The 1,318 students accepted into the program hailed from 575 universities, of which 142 have students participating for the first time.

Over 20,651 students from 144 countries registered for the program, which is an 8.8% increase over the previous high for the program.

4,764 students from 108 countries submitted a total of 7,089 project proposals.

=== 2018 ===
Google Summer of Code 2018 followed the general structure of earlier editions, with mentoring organizations announced in February, student applications in March, accepted student projects announced in May, a summer coding period, and final results released in August, accompanied by detailed statistical reports on participation.

Announcement and organizations

Google announced in September 2017 that it would run Google Summer of Code 2018 and invited open source projects to apply as mentoring organizations. A call for organization applications was issued in January 2018. Google announced the list of accepted mentoring organizations on 12 February 2018. For the 2018 edition, 212 organizations were accepted, of which 41 were participating for the first time. Students ultimately worked with 206 organizations during the coding period, the highest number of active organizations in the program up to that time.

Application timeline and student selection

The student application period for Google Summer of Code 2018 opened on 12 March 2018 at 16:00 UTC and closed on 27 March 2018 at 16:00 UTC. A total of 25,873 students from 147 countries registered for the program, representing a 25.3 percent increase over the previous high recorded in 2017. Of these, 5,199 students from 101 countries submitted 7,209 project proposals. Google announced the list of accepted students on 9 May 2018. In total, 1,268 students from 613 universities were accepted to work with 206 organizations. Of the accepted students, 88.2 percent were participating in Google Summer of Code for the first time, and 74.4 percent were first-time applicants.

Countries and participant distribution

Accepted students in 2018 came from 62 countries, including first-time participation by students from Kosovo and Senegal. The largest numbers of accepted students were from India (605), the United States (104), Germany (53), China (52), and Sri Lanka (41). Three students were accepted from Kosovo and one from Senegal. Google reported that 11.63 percent of accepted students identified as women.

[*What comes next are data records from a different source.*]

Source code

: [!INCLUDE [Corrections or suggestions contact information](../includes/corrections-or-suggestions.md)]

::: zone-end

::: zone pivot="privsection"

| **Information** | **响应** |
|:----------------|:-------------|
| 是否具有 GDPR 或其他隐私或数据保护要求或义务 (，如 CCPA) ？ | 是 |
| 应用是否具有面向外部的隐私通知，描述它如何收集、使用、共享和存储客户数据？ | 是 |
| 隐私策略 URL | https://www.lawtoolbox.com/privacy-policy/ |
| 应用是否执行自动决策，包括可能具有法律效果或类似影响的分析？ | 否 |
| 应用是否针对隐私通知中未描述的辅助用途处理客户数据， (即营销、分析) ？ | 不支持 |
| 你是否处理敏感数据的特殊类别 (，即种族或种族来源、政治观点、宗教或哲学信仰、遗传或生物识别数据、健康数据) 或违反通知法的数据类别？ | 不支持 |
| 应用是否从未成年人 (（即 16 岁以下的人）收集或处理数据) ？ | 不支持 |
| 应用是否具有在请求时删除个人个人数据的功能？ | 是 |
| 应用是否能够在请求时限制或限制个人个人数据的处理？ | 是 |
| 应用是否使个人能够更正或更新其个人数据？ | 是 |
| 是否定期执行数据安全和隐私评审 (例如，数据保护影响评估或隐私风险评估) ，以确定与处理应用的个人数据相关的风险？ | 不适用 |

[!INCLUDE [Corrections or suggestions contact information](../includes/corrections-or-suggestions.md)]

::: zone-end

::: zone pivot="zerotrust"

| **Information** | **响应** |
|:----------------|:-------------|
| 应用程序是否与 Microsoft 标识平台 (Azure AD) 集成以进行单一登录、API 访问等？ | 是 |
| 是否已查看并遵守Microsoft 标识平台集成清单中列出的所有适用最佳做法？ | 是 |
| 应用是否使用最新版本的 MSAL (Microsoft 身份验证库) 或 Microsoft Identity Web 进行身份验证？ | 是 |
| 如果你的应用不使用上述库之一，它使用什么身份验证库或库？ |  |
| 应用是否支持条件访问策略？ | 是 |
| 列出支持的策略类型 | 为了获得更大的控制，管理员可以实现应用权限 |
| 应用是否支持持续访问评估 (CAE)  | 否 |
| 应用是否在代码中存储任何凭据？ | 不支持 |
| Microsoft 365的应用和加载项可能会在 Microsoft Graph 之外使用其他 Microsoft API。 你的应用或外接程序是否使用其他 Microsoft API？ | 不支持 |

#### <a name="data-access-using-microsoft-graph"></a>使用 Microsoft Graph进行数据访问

Universities and academic background

The accepted students represented 613 universities worldwide, 216 of which were participating in Google Summer of Code for the first time. Universities with the highest numbers of accepted students included the Indian Institute of Technology Roorkee (35 students), the International Institute of Information Technology, Hyderabad (32), and BITS Pilani (23).

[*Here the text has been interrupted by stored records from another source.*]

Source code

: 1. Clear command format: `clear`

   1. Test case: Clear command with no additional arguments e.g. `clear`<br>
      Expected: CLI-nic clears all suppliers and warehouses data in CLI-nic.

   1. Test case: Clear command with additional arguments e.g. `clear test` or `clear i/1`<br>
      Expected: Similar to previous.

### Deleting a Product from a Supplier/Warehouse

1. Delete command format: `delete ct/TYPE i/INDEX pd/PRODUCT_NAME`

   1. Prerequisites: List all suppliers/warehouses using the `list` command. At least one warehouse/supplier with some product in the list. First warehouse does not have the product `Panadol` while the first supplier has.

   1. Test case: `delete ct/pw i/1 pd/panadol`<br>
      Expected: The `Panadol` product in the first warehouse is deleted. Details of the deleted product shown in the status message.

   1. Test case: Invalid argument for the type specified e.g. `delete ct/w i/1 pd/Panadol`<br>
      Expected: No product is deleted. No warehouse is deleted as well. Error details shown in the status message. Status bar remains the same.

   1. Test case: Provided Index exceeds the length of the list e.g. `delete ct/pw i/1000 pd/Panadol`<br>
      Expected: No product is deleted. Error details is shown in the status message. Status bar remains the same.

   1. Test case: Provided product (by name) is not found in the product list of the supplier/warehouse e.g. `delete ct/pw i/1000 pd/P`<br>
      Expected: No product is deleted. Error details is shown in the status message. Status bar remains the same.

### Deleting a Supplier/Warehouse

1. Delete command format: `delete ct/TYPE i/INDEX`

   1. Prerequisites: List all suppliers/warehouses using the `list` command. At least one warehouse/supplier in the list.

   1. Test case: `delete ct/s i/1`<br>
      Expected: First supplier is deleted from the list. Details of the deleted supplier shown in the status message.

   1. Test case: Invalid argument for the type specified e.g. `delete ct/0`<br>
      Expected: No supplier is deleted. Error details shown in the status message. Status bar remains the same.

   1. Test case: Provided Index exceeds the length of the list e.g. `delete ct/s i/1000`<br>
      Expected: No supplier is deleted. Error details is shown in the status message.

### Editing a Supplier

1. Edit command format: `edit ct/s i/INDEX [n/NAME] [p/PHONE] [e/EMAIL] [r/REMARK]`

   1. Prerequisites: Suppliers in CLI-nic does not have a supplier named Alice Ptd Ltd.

Approximately 76.18 percent of accepted students were undergraduates, 17.5 percent were master’s students, and 6.3 percent were doctoral students. By field of study, about 73 percent of students were majoring in computer science, 4.2 percent in mathematics, and around 17 percent in other engineering disciplines, with the remainder in other fields.

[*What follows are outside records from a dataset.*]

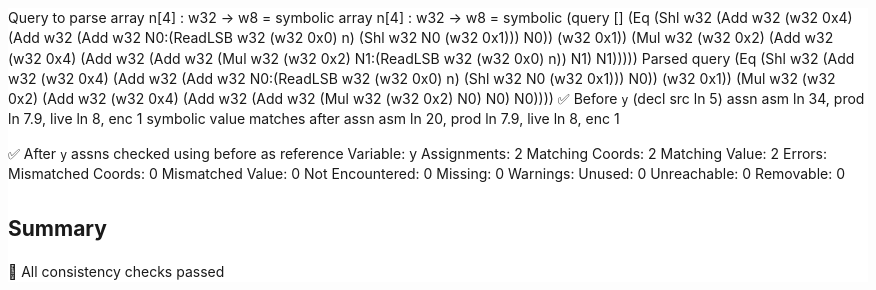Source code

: Query to parse
array n[4] : w32 -> w8 = symbolic
array n[4] : w32 -> w8 = symbolic
(query [] (Eq (Shl w32 (Add w32 (w32 0x4)
                       (Add w32 (Add w32 N0:(ReadLSB w32 (w32 0x0) n)
                                         (Shl w32 N0 (w32 0x1)))
                                N0))
              (w32 0x1))
     (Mul w32 (w32 0x2)
              (Add w32 (w32 0x4)
                       (Add w32 (Add w32 (Mul w32 (w32 0x2)
                                                  N1:(ReadLSB w32 (w32 0x0) n))
                                         N1)
                                N1)))))
Parsed query
(Eq (Shl w32 (Add w32 (w32 0x4)
                       (Add w32 (Add w32 N0:(ReadLSB w32 (w32 0x0) n)
                                         (Shl w32 N0 (w32 0x1)))
                                N0))
              (w32 0x1))
     (Mul w32 (w32 0x2)
              (Add w32 (w32 0x4)
                       (Add w32 (Add w32 (Mul w32 (w32 0x2) N0) N0)
                                N0))))
✅ Before `y` (decl src ln 5) assn asm ln 34, prod ln 7.9, live ln 8, enc 1 symbolic value matches after assn asm ln 20, prod ln 7.9, live ln 8, enc 1

✅ After `y` assns checked using before as reference
Variable:            y
  Assignments:       2
  Matching Coords:   2
  Matching Value:    2
Errors:
  Mismatched Coords: 0
  Mismatched Value:  0
  Not Encountered:   0
  Missing:           0
Warnings:
  Unused:            0
  Unreachable:       0
  Removable:         0

## Summary

🎉 All consistency checks passed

Program completion and outcomes

Following a community bonding period, the 2018 coding phase began in mid-May and ran for 12 weeks. On 22 August 2018, Google reported that 1,072 students from 59 countries had successfully completed the program, working with 212 organizations and more than 2,100 mentors.

=== 2019 ===
207 organizations were accepted in 2019.

=== 2020 ===
199 organizations and 1199 student projects were accepted in 2020.

=== 2021 ===
202 organizations and 1292 student projects were accepted in 2021.

=== 2022 ===
Google announced a massive expansion to the Google Summer of Code program in November 2021. The updated program allowed anyone over 18 to participate, which significantly broadened the scope of the program which used to just focus on students and new graduates. Google also rolled out both medium and large projects to give open source organizations flexibility to tackle more complex projects.